Report: Israel struck Iranian-backed Shia militia in Iraq with Russian ok

An airstrike on Monday came after Prime Minister Netanyahu said Israel would strike Iranian forces forces throughout Syria and that Iran should leave Syria.

Airstrike in Syria 370 (photo credit: Courtesy of Facebook)
Airstrike in Syria 370
(photo credit: Courtesy of Facebook)
Kuwaiti newspaper Al-Jarida reported on Tuesday that Israel carried out an airstrike on a Shi’ite militia in Syria with the approval of both Moscow and Washington.

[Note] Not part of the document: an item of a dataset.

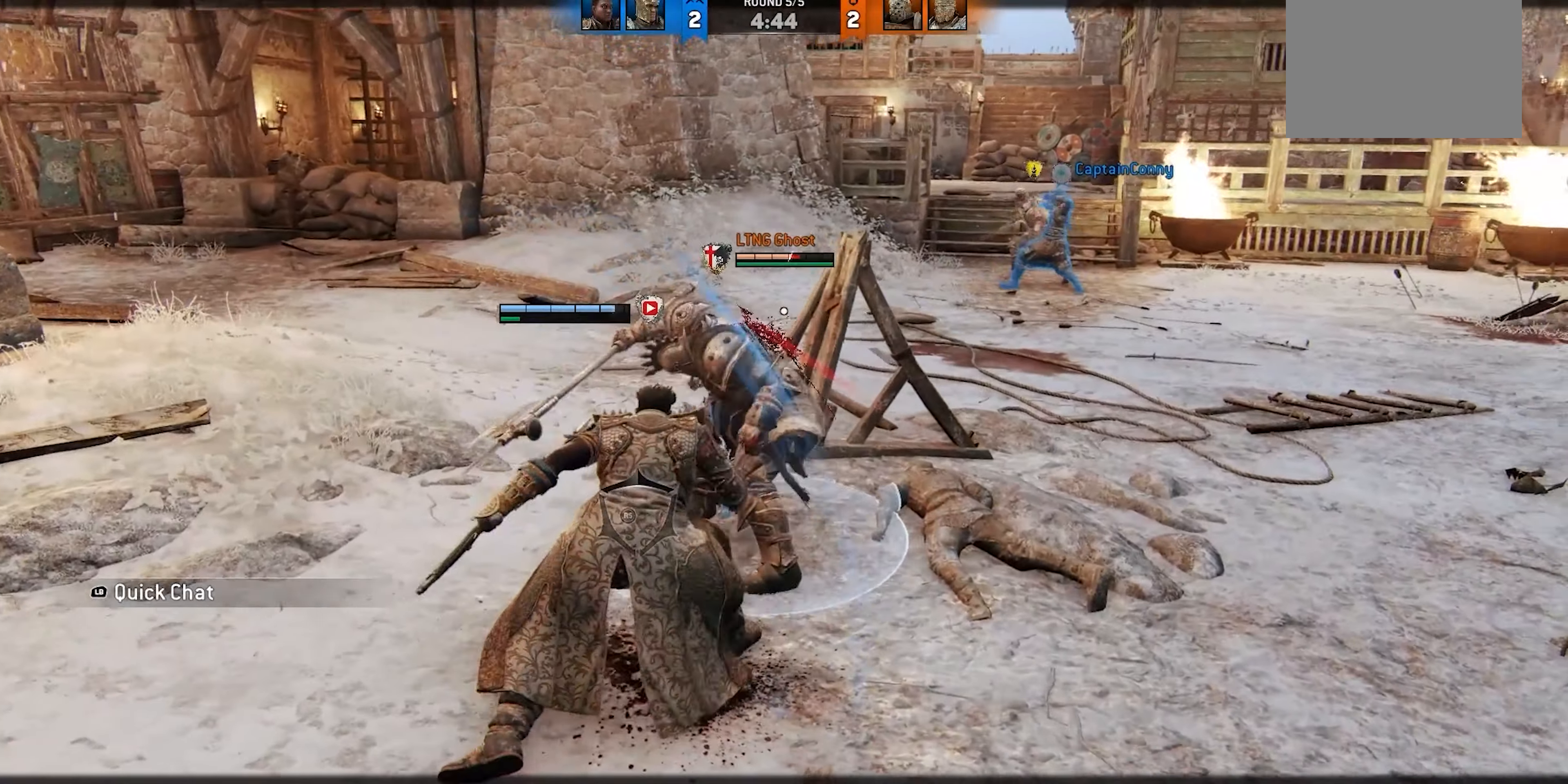
{"dt_ms": 500, "buttons": [], "left_stick": "right", "right_stick": "left", "events": [[33, "R1", "down"], [166, "R1", "up"]]}
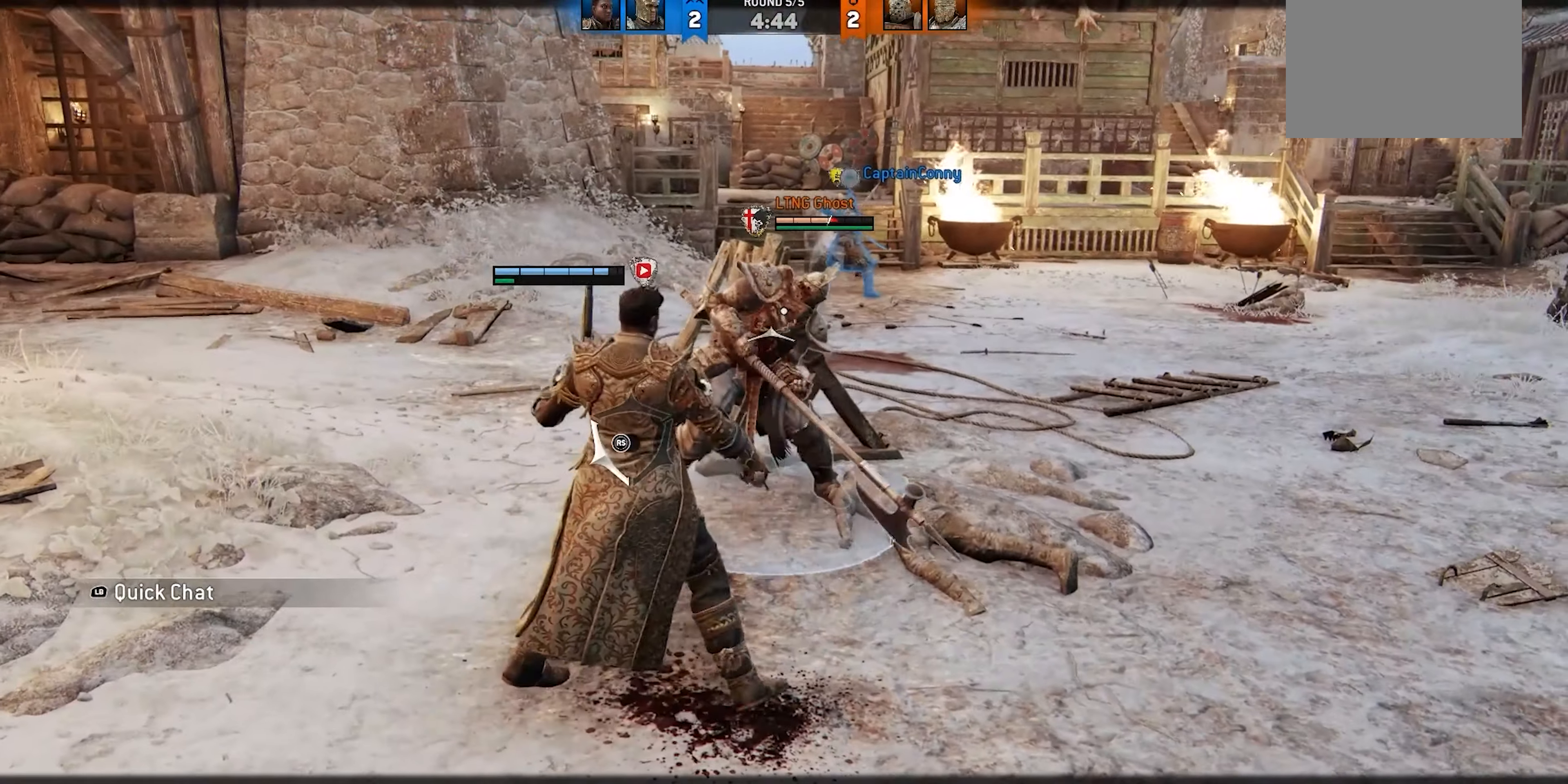
{"dt_ms": 500, "buttons": ["R3"], "left_stick": "right", "right_stick": "down-right", "events": [[400, "right_stick", "right"], [483, "R3", "down"], [483, "right_stick", "down-right"]]}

On Monday an airstrike killed and wounded dozens of members of Iraq’s Kata’ib Hezbollah, an Iranian-backed Shia militia which has been operating near the Iraqi border in Syria. According to Al-Jarida, Israel carried out the airstrike and killed 52 members of the militia. It came after Prime Minister Benjamin Netanyahu said that Israel would strike Iranian forces throughout Syria and that Iran should leave Syria.
“Russia now considers that Tehran is playing a role recently that is disrupting Russia’s goals,” the report states. Russia and Iran are the main allies of the Syrian regime in Damascus, but they do not always see eye to eye on policy. Iran wants to extend its influence in Syria and create a corridor of influence from Tehran via Baghdad and Damascus to Beirut, while Russia is mainly interested in strengthening the regime of Bashar Assad. Iran’s drive for regional hegemony, which threatened Israel, has the possibility of destabilizing the Assad regime, as Tehran uses the regime for its own ends.
The Al-Jarida report notes that the airstrike appears to make Tehran’s route to the Mediterranean more difficult. A second report at the same newspaper on Tuesday also claimed that the airstrike was aimed at sending a message to Iran to remove its forces and militias it supports from Syria. Kata’ib Hezbollah has close relations with the Islamic Revolutionary Guard Corps Quds Force and also with Lebanese Hezbollah.